Avalia-se o desempenho de uma administração pela eficácia de quatro campos de viabilidade: o político, o econômico, o social e o organizativo. O cientista social chileno, Carlus Matus, designa estes espaços como os cinturões do governo. O equilíbrio entre eles é responsável pela força ou fragilidade das ações programáticas.
Vamos examinar os cintos que abarcam o corpo do governo Bolsonaro. À primeira vista, emerge a observação: a administração peca no uso do poder como “capacidade de fazer com que as coisas aconteçam”, como ensina Bertrand Russel. O país tem pouco avançado. Os furos estão escancarados. A área política é um território semeado de disputas e competição, com o centrão dominando espaços da administração. Tensões e pressões sugerem rupturas a qualquer momento na base governista, de cujo apoio o governo tanto necessita para aprovar projetos e medidas provisórias.
O ponto central, ainda não entendido pelo governo, é o de que seu governo não se assenta numa coalizão pela governabilidade, mas em moeda fisiológica da adesão, tornando frouxos os elos com as estruturas partidárias. Não se estabeleceu um pacto de longa duração; os acordos são provisórios, deixando o governo nas mãos de um grupo pragmático que muda de posição conforme a direção do vento. E se as pesquisas continuarem a mostrar a má performance de Bolsonaro, nem a negociação no balcão da fisiologia segurará o afastamento da base.
As tensões vão se acumulando, aqui e acolá, a partir dos tiros que Bolsonaro costuma dar na direção da Suprema Corte, por ele acusada de persegui-lo. Ministros são chamados de imbecis. Uma reunião com o presidente do STF, Luiz Fux, não garante que o palavreado esdrúxulo de Sua Excelência seja abandonado. Até a aprovação/desaprovação de André Mendonça pelo plenário do Senado pode haver um refluxo no jogo de tiro ao alvo.

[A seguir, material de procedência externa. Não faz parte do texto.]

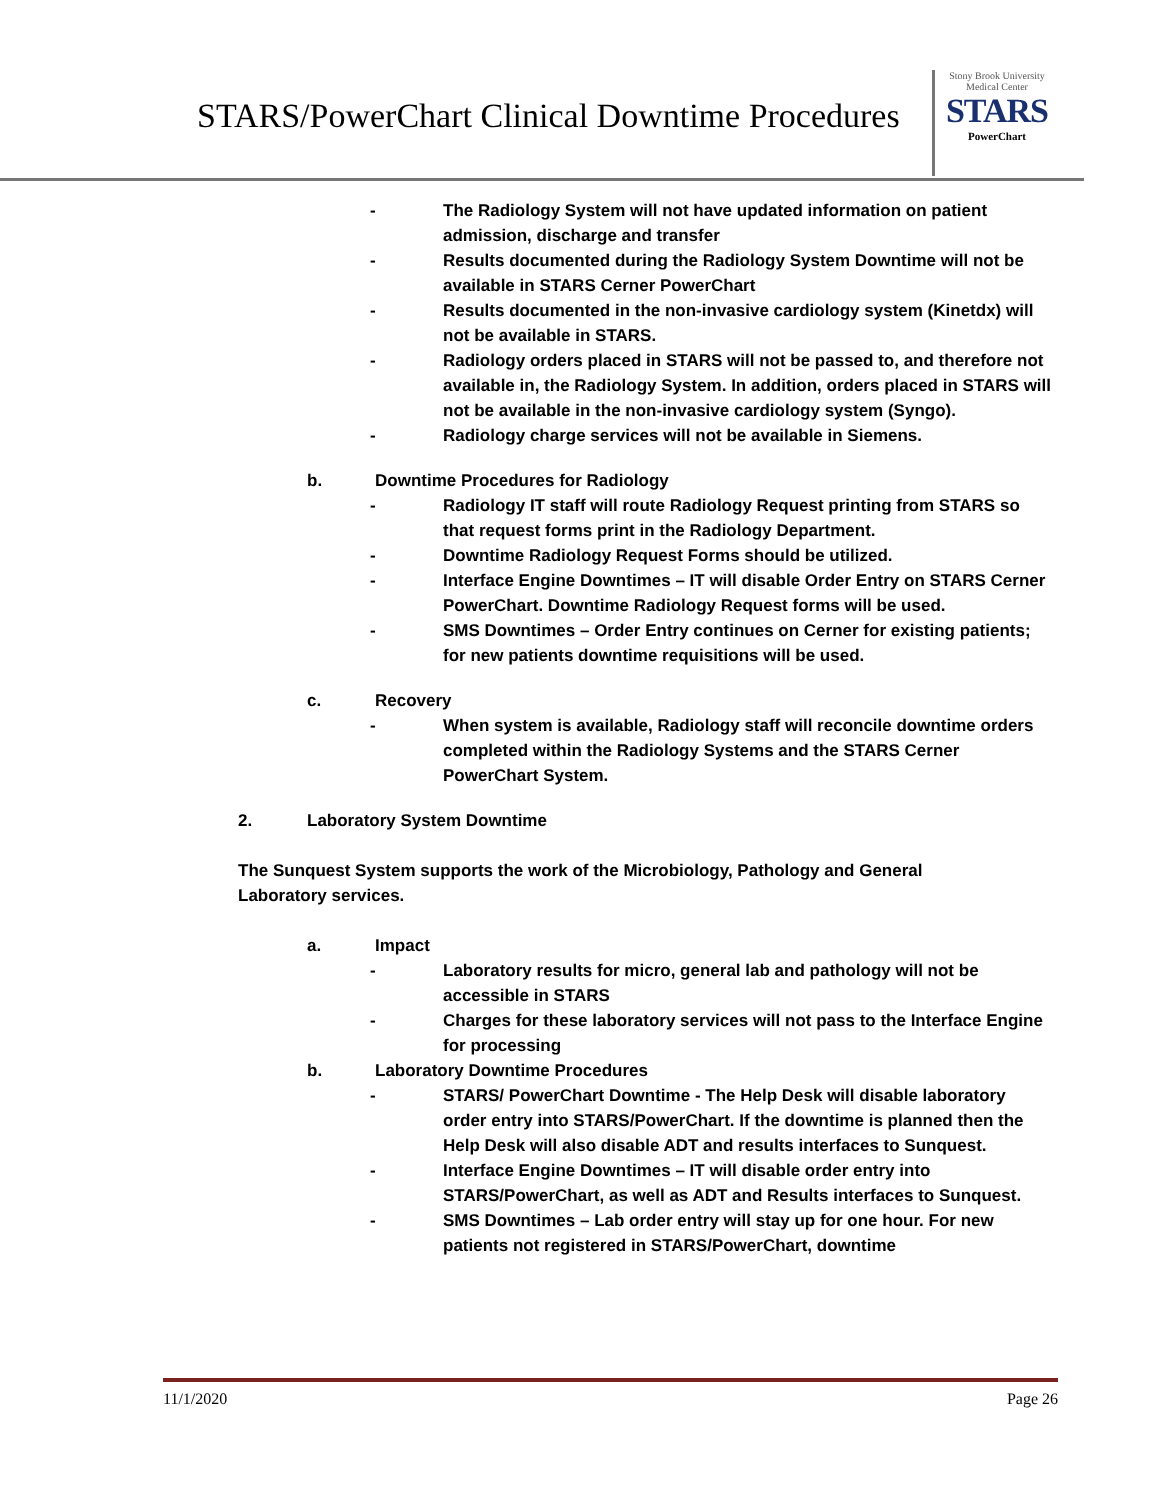STARS/PowerChart Clinical Downtime Procedures
Stony Brook University
Medical Center
STARS
PowerChart
- The Radiology System will not have updated information on patient admission, discharge and transfer
- Results documented during the Radiology System Downtime will not be available in STARS Cerner PowerChart
- Results documented in the non-invasive cardiology system (Kinetdx) will not be available in STARS.
- Radiology orders placed in STARS will not be passed to, and therefore not available in, the Radiology System. In addition, orders placed in STARS will not be available in the non-invasive cardiology system (Syngo).
- Radiology charge services will not be available in Siemens.
b. Downtime Procedures for Radiology
- Radiology IT staff will route Radiology Request printing from STARS so that request forms print in the Radiology Department.
- Downtime Radiology Request Forms should be utilized.
- Interface Engine Downtimes – IT will disable Order Entry on STARS Cerner PowerChart. Downtime Radiology Request forms will be used.
- SMS Downtimes – Order Entry continues on Cerner for existing patients; for new patients downtime requisitions will be used.
c. Recovery
- When system is available, Radiology staff will reconcile downtime orders completed within the Radiology Systems and the STARS Cerner PowerChart System.
2. Laboratory System Downtime
The Sunquest System supports the work of the Microbiology, Pathology and General Laboratory services.
a. Impact
- Laboratory results for micro, general lab and pathology will not be accessible in STARS
- Charges for these laboratory services will not pass to the Interface Engine for processing
b. Laboratory Downtime Procedures
- STARS/ PowerChart Downtime - The Help Desk will disable laboratory order entry into STARS/PowerChart. If the downtime is planned then the Help Desk will also disable ADT and results interfaces to Sunquest.
- Interface Engine Downtimes – IT will disable order entry into STARS/PowerChart, as well as ADT and Results interfaces to Sunquest.
- SMS Downtimes – Lab order entry will stay up for one hour. For new patients not registered in STARS/PowerChart, downtime
11/1/2020 Page 26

O território social não passa de uma paisagem devastada pelo medo e por reclamos por maior cobertor de proteção. O presidente participa de motociatas em Estados, mas a massa não se faz presente. O país vive a maior pandemia em um século, mas o motociclista não foi até hoje visitar um hospital. A não ser os que o recebem para tratar de soluços. O país exibe monumentais carências nas áreas da saúde, educação, saneamento básico, transportes, mas o governo prioriza o plano eleitoral, com medidas que podem atrair o interesse de alguns contingentes.
O terceiro cinturão é o da gestão, da organização administrativa. Fácil de perceber a defasagem nesse cinturão: a má gestão da pandemia. Que é exibida diariamente pelas telas de TV quando se abre o palanque da CPI da Covid 19. O governo sangra todos os dias e a tendência, de interesse das oposições, é uma sangria desatada, com intenso fluxo de sangue até o final do ano, eis que já se aprovou a continuidade do espetáculo de investigação. Não há como eliminar a mancha sobre o governo bolsonarista que sai dos dutos da CPI. E que eficiência se pode esperar de um ministério que é uma colcha de retalhos, com partes esburacadas, como as que abrigam ministros sob suspeita, envolvidos em escândalos, gente sem competência gerencial, quadros que vivem em torno de uma Torre de Babel?
A administração é um esqueleto torto, sem harmonia de conjunto, e sob o tiroteio que abate alguns ministros- o do desmatamento (ou meio ambiente?) saiu, o da deseducação (quem sabe o nome?) está perdido, o da saúde (ou da doença) também saiu, dando lugar a mais um nome, que tem dificuldades em saber como agradar o paladar do chefe-presidente. Sobram poucos, alguns trabalhando em silêncio com receio de mostrar a cara.
O quarto cinto é o da economia. O ministro Paulo Guedes espera que o piloto automático recomece a funcionar com um PIB chegando aos 5% neste ano. Mas o rolo continua a entravar a reforma tributária, enquanto os setores econômicos se queixam de que a redução dos impostos para as empresas esteja sendo feita com uma tributação elevada sobre dividendos. Algo como toma lá, dá cá. Os gastos públicos têm aumentado em proporção geométrica. Pois é, a esperança está no cinturão econômico. Se for bem ajustado, o país retomará o caminho do crescimento. Mas o desemprego continuará a amargar o caldo, ante o buraco que abarca cerca de 14 milhões de desempregados. A privatização da Eletrobras merece aplausos. Mas é pouco ante a promessa de privatização de centenas de feudos estatais.
Com essa gama de deficiências, o sinal amarelo é prenúncio de que os cordões do governo poderão se romper até outubro de 2022.